_Activity list_
(a) Answer these questions from the passage on Yukon flood relief:
(i) On what date did Premier Ranj Pillai hold the flood briefing?
(ii) Which two places had ice jam flooding that the incident management team assembled on May 12 responded to?
(iii) According to Richard Mostyn, why was a state of emergency declared in 2021?
(b) Write out the part of the passage on Yukon flood relief that starts with "Specific details have" and goes on through "the immediate situation.", keeping every word unchanged.

_Passage shown_
——————
Specific details have not been released on potential funding for households and businesses recovering from flooding impacts as officials stated the Yukon government is currently focused on dealing with the immediate situation.
In a flood briefing on May 29, Premier Ranj Pillai announced the territorial government will provide a “remediation and recovery program tailored to the needs of individuals and businesses impacted by flooding.”
“There will be multiple funding streams available to support Yukoners needs as they look to recover from this natural disaster. Work on these supports is underway,” he said, adding that it will be a “revised program” from what has been seen in previous years.
“We will be providing again several components of financial assistance, including support for primary residence replacement and repairs, secondary residence to support repairs and remediation, and supports for business and landowners who experienced flood-related property damage or losses.”
Via Twitter, Pillai previously hinted that the territorial government will have details on flood-relief support for those impacted when flooding subsides and the response scales back.
On May 8, the Yukon government activated the emergency coordination centre in response to the flood situation. An incident management team made up of representatives from multiple governments and emergency service providers was put together on May 12 to respond to ice jam flooding in Rock Creek and Henderson Corner. The team stood down on May 18 before being reactivated on May 24 to deal with freshet flooding throughout the Klondike Valley.
In an advisory, the emergency coordination centre indicated that “this situation is challenging our local resources.” The territory’s information officer told the News May 25 that Dawson City and the Klondike Valley have adequate supplies of response materials.
Unlike in 2021, a state of emergency was not declared due to flooding this season.
“The state of emergency was implemented [in 2021], because we wanted to compel the federal government to send resources to the territory,” Community Services Minister Richard Mostyn said during the briefing.
“In this case, we have all the resources we need.”
——————
_Dataset extract_

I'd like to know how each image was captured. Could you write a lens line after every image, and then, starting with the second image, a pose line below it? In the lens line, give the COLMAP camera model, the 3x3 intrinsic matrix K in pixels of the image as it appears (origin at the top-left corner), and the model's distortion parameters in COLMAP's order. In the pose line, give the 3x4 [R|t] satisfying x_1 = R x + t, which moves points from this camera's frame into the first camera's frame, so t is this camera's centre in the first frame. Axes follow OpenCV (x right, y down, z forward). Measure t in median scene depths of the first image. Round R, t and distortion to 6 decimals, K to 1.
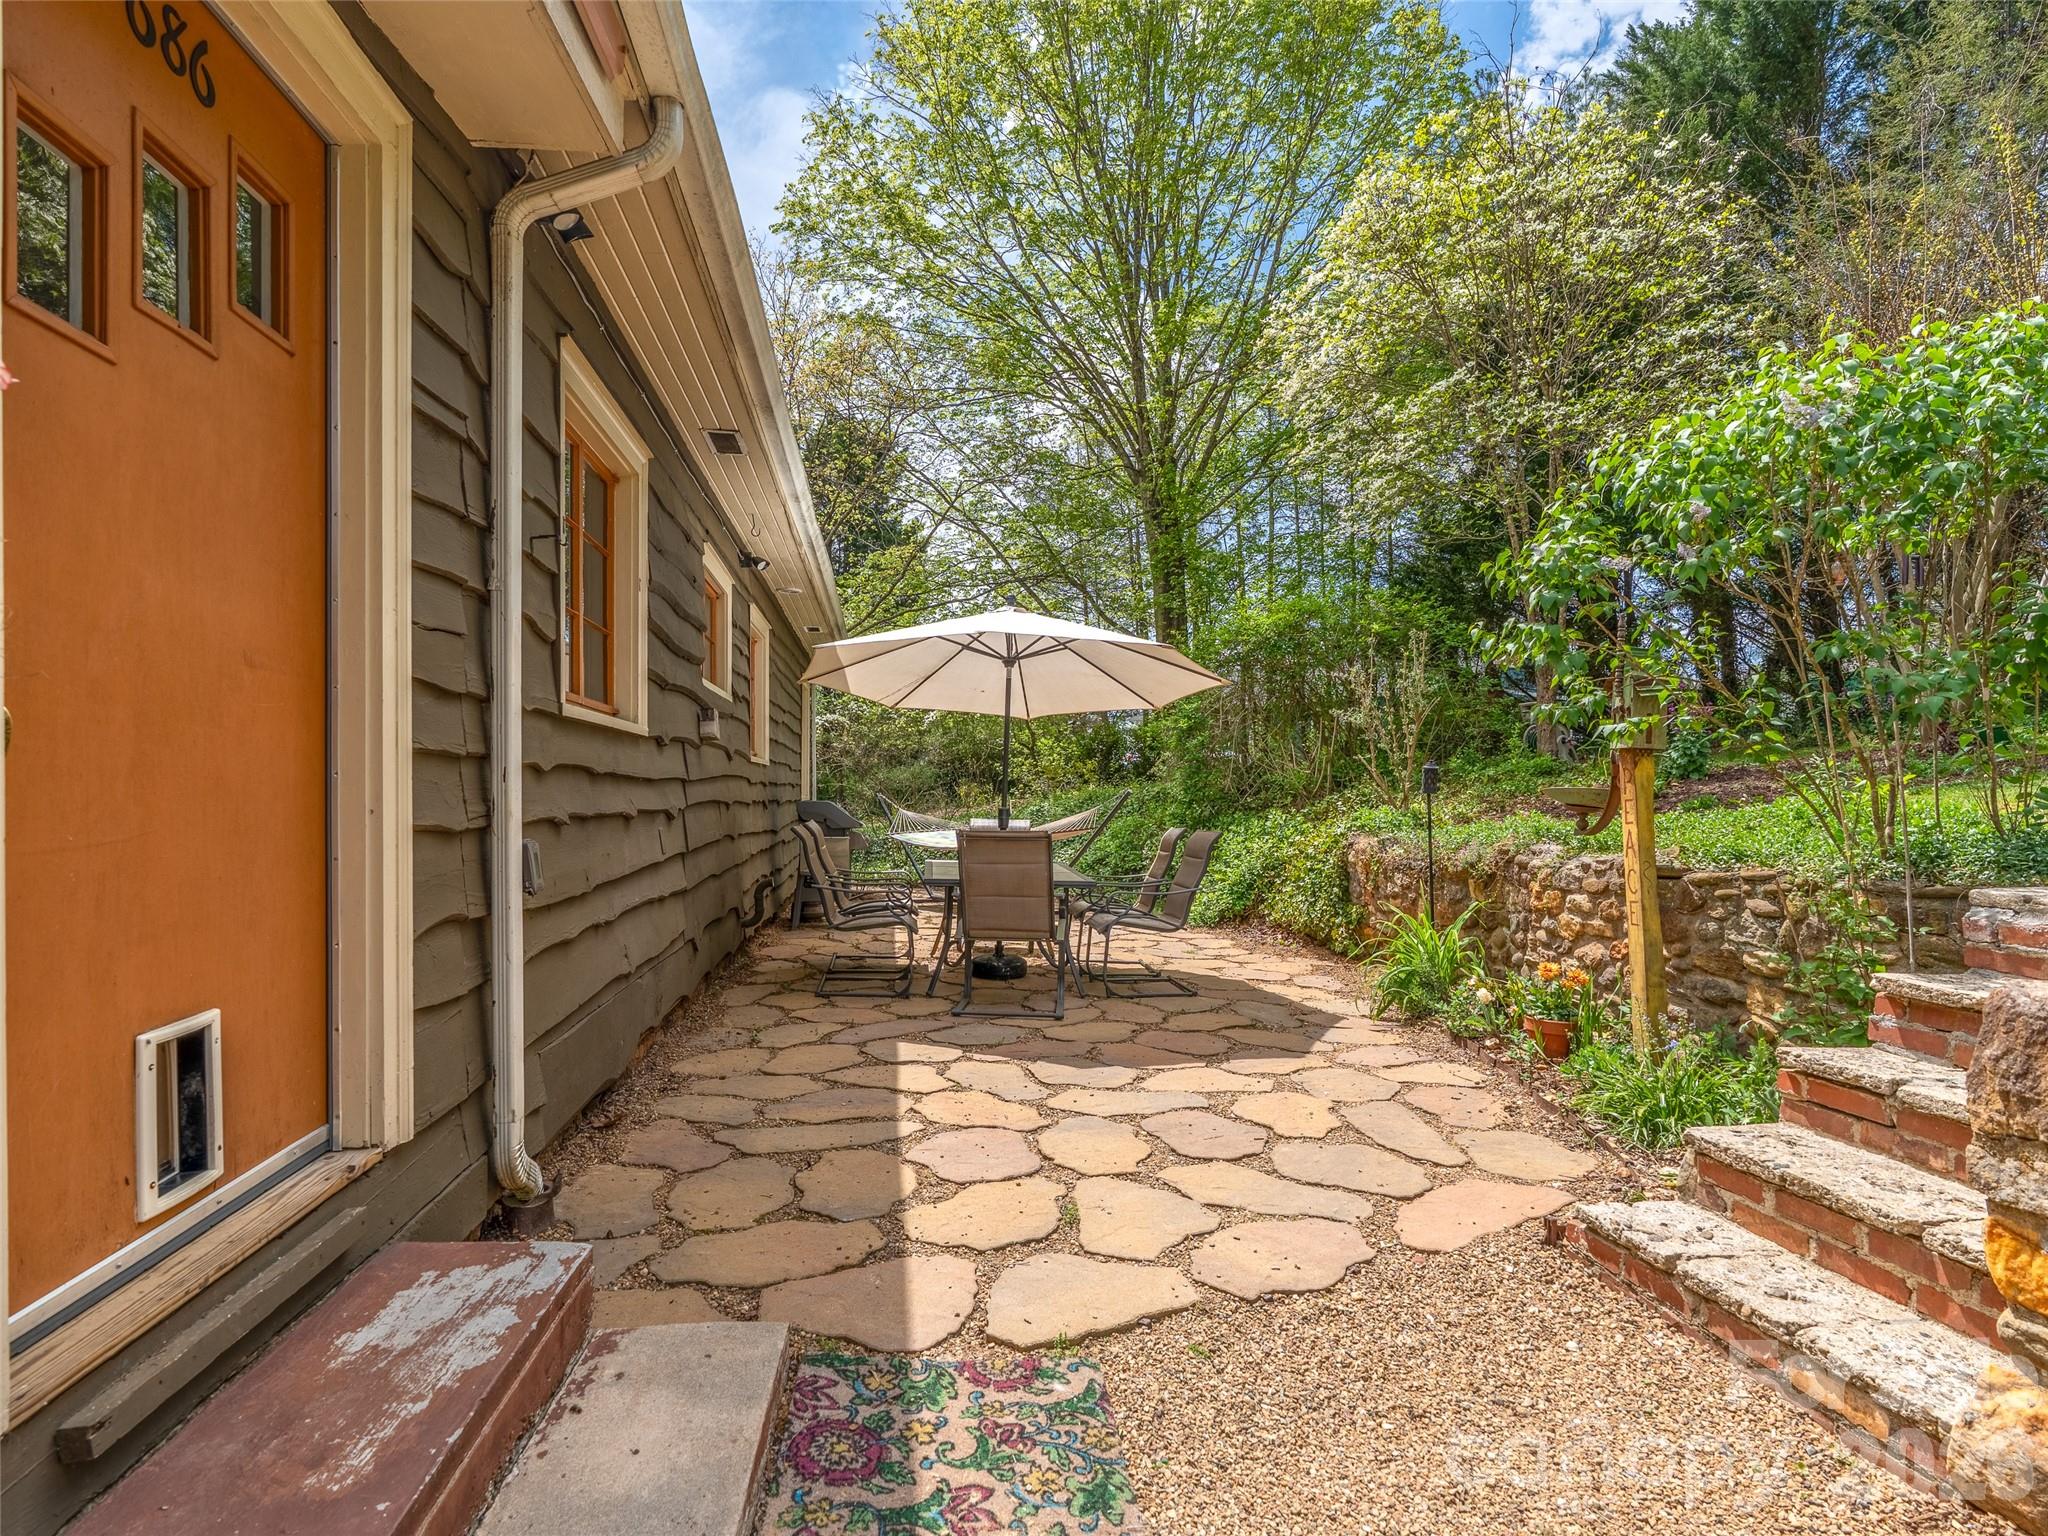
——————
_Task-by-task outputs_
(a)
(i) May 29.
(ii) Rock Creek and Henderson Corner.
(iii) To compel the federal government to send resources to the territory.

(b)
Specific details have not been released on potential funding for households and businesses recovering from flooding impacts as officials stated the Yukon government is currently focused on dealing with the immediate situation.